== WORK INSTRUCTION 1 ==
What core features does the Raycore excerpt below list?
== WORK INSTRUCTION 2 ==
In the Raycore excerpt below, what makes intersection performance scale relatively well with scene size?

== EXTRACT ==
Raycore is a focused library that does one thing well: fast ray-triangle intersections with BVH acceleration. It provides the building blocks for ray tracing applications without imposing a particular rendering architecture.

Core Features

  • Fast BVH construction and traversal

  • CPU and GPU support via KernelAbstractions.jl

  • Analysis tools: centroid calculation, illumination analysis, view factors for radiosity

  • Makie integration for visualization

Performance

Thanks to the bounding volume hierarchy, the intersection performance scales relatively well with the scene size.

using Raycore, GeometryBasics, BenchmarkTools, Markdown, Bonito
ray = Raycore.Ray(o=Point3f(0, 0, -5), d=Vec3f(0, 0, 1))
results = map([1, 1000, 10000]) do n
    spheres = [Tesselation(Sphere(randn(Point3f) .* 1000f0, 0.5f0), 32) for _ in 1:n]
    bvh = Raycore.BVH(spheres)

[Plain-text document sources]
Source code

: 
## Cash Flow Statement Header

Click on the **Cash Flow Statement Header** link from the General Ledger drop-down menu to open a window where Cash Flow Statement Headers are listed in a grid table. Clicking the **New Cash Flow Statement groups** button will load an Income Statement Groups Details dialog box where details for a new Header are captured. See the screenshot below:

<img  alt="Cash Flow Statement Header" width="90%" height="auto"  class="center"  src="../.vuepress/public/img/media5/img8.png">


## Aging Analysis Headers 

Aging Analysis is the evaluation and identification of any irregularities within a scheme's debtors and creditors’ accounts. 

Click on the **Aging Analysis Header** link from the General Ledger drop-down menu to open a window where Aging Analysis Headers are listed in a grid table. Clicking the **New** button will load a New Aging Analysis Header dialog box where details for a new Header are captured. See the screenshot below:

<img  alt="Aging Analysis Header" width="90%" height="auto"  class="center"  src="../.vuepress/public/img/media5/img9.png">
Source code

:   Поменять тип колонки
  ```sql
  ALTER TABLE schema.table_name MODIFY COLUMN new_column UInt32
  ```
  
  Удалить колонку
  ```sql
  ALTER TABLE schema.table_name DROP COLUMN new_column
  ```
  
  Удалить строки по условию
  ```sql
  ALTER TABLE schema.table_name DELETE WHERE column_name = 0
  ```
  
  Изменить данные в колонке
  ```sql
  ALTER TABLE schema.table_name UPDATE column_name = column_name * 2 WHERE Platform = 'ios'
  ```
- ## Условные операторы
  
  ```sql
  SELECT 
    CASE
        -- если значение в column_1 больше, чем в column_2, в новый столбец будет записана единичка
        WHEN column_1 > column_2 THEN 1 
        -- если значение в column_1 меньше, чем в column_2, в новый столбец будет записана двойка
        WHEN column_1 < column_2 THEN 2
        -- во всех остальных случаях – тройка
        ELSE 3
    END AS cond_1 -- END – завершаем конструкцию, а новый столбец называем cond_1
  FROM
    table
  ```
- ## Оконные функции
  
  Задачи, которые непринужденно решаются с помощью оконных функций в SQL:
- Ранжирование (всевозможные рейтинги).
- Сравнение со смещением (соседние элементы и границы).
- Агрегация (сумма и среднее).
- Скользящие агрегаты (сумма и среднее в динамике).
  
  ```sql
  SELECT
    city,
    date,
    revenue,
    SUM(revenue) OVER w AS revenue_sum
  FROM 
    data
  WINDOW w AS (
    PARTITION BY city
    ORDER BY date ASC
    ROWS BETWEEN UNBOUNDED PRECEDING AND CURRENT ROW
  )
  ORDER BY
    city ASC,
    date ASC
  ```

== WRITTEN SOLUTION 1 ==
- Fast BVH construction and traversal
- CPU and GPU support via KernelAbstractions.jl
- Analysis tools: centroid calculation, illumination analysis, view factors for radiosity
- Makie integration for visualization

== WRITTEN SOLUTION 2 ==
The bounding volume hierarchy.